• JOB
Can you put the lines of the records into a Markdown table with the columns Row and Line, starting at the line that has "example: 130 mm" and stopping after the line that has "The vernier caliper reads 19.4 mm"? Number each row, skip blank lines, and leave the pictures out.

*** Opening EXERCISE DATA ***

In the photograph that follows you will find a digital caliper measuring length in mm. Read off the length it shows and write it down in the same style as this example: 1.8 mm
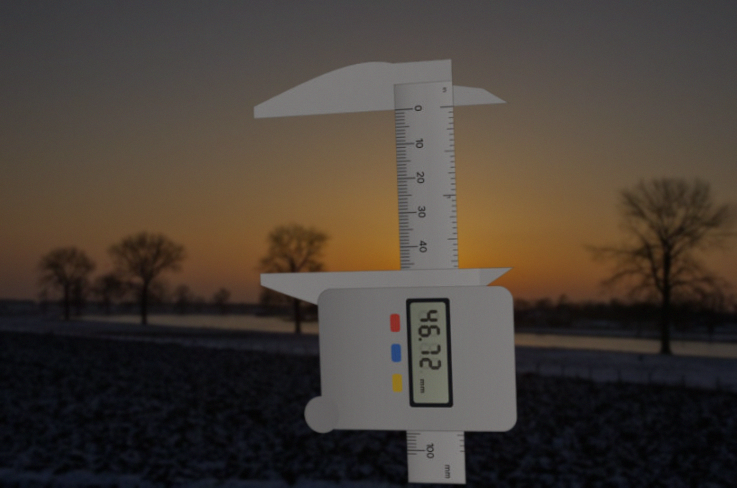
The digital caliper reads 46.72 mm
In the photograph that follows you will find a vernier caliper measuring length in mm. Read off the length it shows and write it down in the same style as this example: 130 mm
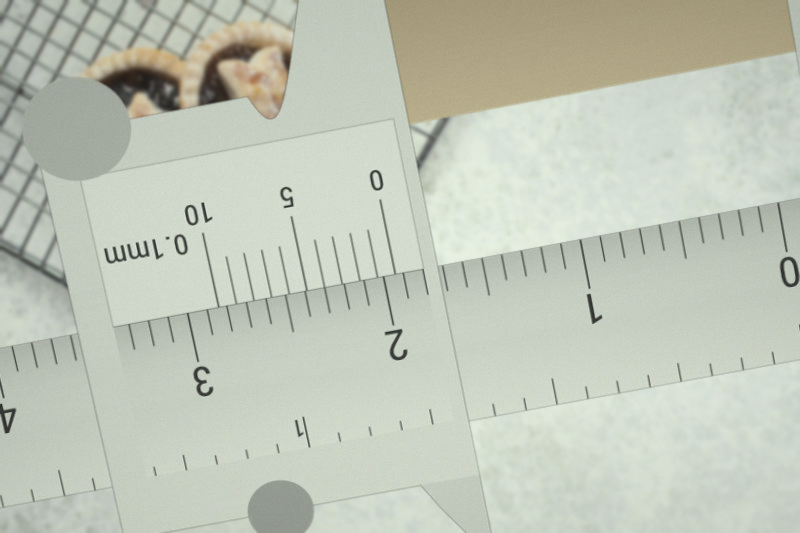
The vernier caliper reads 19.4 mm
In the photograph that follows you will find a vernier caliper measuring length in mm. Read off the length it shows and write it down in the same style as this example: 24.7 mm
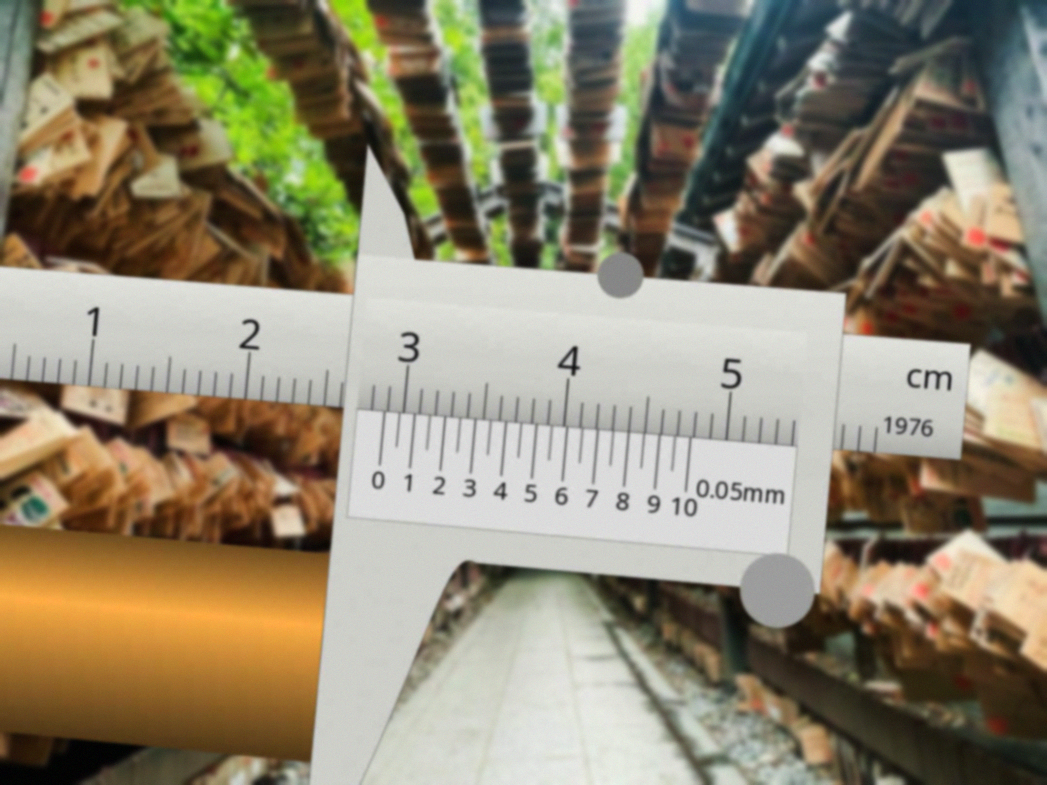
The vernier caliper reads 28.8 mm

*** Closing EXERCISE DATA ***

• EXERCISE ANSWER
| Row | Line |
|---|---|
| 1 | In the photograph that follows you will find a vernier caliper measuring length in mm. Read off the length it shows and write it down in the same style as this example: 130 mm |
| 2 | The vernier caliper reads 19.4 mm |